In June of 2020 after the pandemic brought live sports to a standstill, The Athletic laid off 46 employees, or about 8% of its staff, and implemented companywide paycuts. The Athletic also scaled back its coverage in some areas like boxing and mixed martial arts, though it still plans to cover news and events in that space. 

Matt Lindsay, president of the consulting firm Mather Economics (no relation to The Athletic co-founder), said subscription-focused publications like The Athletic often run into obstacles when they get to about 1 million customers — a milestone at which they typically see about 20% of their audience cancel every year.

“For any given product there’s a saturation point,” Lindsay said. “What tends to happen is publishers start testing complementary products to grow their targeted audience.”

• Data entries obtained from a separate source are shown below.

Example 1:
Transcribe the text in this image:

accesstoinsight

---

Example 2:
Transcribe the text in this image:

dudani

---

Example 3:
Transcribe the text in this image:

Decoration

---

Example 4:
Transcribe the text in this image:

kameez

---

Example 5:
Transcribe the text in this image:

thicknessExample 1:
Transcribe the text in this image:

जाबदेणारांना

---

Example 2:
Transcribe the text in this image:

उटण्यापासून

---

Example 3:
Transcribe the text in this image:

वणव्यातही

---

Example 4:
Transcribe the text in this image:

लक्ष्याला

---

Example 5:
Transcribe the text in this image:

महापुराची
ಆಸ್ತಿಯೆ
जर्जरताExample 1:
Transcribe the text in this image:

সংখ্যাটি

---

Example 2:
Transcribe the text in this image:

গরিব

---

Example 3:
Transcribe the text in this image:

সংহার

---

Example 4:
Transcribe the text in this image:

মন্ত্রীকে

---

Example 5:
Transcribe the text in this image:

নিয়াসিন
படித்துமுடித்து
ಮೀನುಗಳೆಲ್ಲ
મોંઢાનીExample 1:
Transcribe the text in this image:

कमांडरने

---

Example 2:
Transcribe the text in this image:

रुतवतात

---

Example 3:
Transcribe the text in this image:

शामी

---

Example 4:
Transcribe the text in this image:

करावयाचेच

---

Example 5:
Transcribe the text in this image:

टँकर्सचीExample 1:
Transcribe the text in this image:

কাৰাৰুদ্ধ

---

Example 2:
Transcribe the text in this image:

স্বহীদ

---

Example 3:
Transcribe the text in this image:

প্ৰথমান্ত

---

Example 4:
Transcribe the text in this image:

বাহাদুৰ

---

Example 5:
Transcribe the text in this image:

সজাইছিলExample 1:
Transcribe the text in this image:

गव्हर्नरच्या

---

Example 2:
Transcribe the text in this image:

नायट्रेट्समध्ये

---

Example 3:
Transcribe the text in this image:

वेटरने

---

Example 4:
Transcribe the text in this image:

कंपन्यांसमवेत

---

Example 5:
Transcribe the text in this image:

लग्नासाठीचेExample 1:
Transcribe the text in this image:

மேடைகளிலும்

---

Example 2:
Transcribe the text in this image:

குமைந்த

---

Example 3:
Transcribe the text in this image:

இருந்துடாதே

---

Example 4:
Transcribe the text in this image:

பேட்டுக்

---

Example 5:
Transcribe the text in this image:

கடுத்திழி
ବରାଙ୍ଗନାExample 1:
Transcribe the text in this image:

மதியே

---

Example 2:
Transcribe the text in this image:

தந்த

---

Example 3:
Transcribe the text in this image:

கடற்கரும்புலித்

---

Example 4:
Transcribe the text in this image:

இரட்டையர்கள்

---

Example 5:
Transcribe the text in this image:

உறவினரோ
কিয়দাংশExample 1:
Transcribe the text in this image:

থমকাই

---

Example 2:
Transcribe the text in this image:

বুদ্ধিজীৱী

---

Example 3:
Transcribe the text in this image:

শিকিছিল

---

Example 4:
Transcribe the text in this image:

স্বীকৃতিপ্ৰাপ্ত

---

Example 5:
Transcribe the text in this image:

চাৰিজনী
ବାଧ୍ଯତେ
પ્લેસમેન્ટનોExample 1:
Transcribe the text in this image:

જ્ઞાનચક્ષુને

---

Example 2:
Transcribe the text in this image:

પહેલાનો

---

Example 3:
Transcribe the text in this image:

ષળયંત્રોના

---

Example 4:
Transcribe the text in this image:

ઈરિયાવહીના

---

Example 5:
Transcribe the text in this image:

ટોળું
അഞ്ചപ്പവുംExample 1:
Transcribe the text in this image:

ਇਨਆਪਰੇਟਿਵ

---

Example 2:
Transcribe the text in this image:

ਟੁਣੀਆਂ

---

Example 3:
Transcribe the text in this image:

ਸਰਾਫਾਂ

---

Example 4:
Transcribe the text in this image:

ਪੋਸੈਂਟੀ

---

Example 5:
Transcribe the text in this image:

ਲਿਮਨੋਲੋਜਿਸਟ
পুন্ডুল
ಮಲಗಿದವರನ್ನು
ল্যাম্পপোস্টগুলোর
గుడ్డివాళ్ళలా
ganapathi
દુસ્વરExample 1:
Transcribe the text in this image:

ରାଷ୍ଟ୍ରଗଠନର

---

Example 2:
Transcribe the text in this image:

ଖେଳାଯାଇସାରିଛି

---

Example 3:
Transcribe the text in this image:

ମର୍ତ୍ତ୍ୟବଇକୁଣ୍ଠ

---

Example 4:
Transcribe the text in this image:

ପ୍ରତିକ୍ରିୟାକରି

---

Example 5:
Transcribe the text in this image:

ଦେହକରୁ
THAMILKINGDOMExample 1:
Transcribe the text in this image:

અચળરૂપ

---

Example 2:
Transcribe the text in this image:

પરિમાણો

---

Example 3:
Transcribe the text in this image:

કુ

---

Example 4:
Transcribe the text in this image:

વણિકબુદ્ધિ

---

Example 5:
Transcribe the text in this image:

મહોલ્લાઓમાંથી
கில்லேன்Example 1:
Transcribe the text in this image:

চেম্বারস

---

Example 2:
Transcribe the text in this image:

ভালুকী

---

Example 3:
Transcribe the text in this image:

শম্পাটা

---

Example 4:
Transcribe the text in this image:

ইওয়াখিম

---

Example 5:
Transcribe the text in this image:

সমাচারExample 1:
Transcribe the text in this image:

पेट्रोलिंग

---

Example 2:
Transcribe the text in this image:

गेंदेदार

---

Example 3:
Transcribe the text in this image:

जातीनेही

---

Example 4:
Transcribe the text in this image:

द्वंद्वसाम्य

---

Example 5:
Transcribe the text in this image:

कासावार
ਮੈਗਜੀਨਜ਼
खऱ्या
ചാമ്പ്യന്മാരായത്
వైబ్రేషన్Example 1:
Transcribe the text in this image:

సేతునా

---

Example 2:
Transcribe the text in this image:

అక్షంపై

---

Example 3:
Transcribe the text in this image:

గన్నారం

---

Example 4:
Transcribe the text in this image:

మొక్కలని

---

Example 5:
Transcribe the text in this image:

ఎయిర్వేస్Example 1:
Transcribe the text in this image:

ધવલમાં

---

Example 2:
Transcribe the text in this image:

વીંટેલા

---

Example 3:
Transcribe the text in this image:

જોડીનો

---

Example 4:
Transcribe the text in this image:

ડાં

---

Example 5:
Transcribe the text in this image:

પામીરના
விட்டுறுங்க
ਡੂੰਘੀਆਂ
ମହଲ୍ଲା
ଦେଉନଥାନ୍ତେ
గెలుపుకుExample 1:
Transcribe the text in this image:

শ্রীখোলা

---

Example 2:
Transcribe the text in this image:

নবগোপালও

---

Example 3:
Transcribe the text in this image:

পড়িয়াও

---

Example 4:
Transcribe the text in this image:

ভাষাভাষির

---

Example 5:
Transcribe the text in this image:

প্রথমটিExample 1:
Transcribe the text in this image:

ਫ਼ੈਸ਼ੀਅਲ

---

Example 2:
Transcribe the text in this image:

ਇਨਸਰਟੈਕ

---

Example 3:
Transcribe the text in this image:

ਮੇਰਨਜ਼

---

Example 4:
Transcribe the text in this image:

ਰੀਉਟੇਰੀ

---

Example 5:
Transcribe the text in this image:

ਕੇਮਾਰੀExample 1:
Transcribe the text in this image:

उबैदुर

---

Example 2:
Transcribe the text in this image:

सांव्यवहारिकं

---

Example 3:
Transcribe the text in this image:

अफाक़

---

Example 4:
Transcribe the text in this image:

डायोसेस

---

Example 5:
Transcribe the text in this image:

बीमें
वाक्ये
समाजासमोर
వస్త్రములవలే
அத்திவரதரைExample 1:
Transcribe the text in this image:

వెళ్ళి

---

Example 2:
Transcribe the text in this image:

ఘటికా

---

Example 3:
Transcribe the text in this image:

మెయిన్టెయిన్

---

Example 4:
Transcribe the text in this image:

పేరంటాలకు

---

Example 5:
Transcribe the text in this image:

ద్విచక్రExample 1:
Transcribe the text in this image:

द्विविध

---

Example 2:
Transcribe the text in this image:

Mather said that with the sports world back in action following the lockdowns, The Athletic is once again poised to grow. 

“We have been ambitious from day one, and we continue to be ambitious because we continue to believe in the opportunity in front of us,” Mather said. “The only thing that has been able to pull us down is a once-in-a-century sports stoppage. We continue to believe there are many more millions of subscribers to get over the coming years.”